**Records for the task**
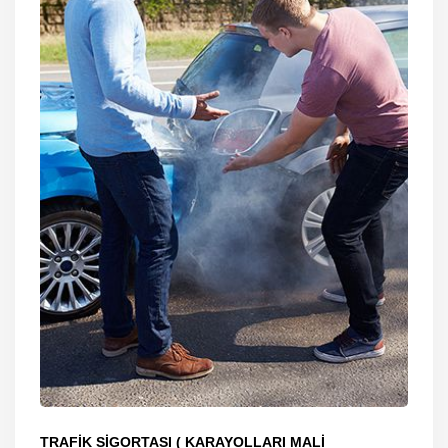
TRAFİK SİGORTASI ( KARAYOLLARI MALİ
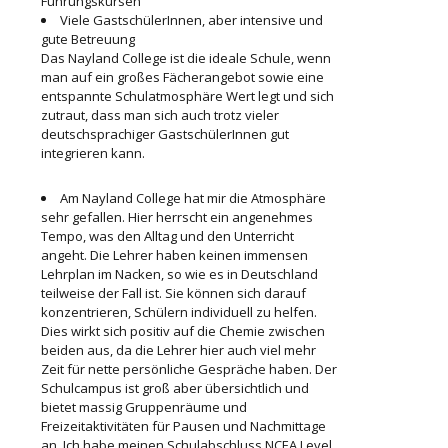
Führungskursen
Viele GastschülerInnen, aber intensive und
gute Betreuung
Das Nayland College ist die ideale Schule, wenn
man auf ein großes Fächerangebot sowie eine
entspannte Schulatmosphäre Wert legt und sich
zutraut, dass man sich auch trotz vieler
deutschsprachiger GastschülerInnen gut
integrieren kann.
Am Nayland College hat mir die Atmosphäre
sehr gefallen. Hier herrscht ein angenehmes
Tempo, was den Alltag und den Unterricht
angeht. Die Lehrer haben keinen immensen
Lehrplan im Nacken, so wie es in Deutschland
teilweise der Fall ist. Sie können sich darauf
konzentrieren, Schülern individuell zu helfen.
Dies wirkt sich positiv auf die Chemie zwischen
beiden aus, da die Lehrer hier auch viel mehr
Zeit für nette persönliche Gespräche haben. Der
Schulcampus ist groß aber übersichtlich und
bietet massig Gruppenräume und
Freizeitaktivitäten für Pausen und Nachmittage
an. Ich habe meinen Schulabschluss NCEA Level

**The problem**
Reproduce verbatim every line of text in the data above, omitting the picture markers.

**Exercise answer**
TRAFİK SİGORTASI ( KARAYOLLARI MALİ
Führungskursen
Viele GastschülerInnen, aber intensive und
gute Betreuung
Das Nayland College ist die ideale Schule, wenn
man auf ein großes Fächerangebot sowie eine
entspannte Schulatmosphäre Wert legt und sich
zutraut, dass man sich auch trotz vieler
deutschsprachiger GastschülerInnen gut
integrieren kann.
Am Nayland College hat mir die Atmosphäre
sehr gefallen. Hier herrscht ein angenehmes
Tempo, was den Alltag und den Unterricht
angeht. Die Lehrer haben keinen immensen
Lehrplan im Nacken, so wie es in Deutschland
teilweise der Fall ist. Sie können sich darauf
konzentrieren, Schülern individuell zu helfen.
Dies wirkt sich positiv auf die Chemie zwischen
beiden aus, da die Lehrer hier auch viel mehr
Zeit für nette persönliche Gespräche haben. Der
Schulcampus ist groß aber übersichtlich und
bietet massig Gruppenräume und
Freizeitaktivitäten für Pausen und Nachmittage
an. Ich habe meinen Schulabschluss NCEA Level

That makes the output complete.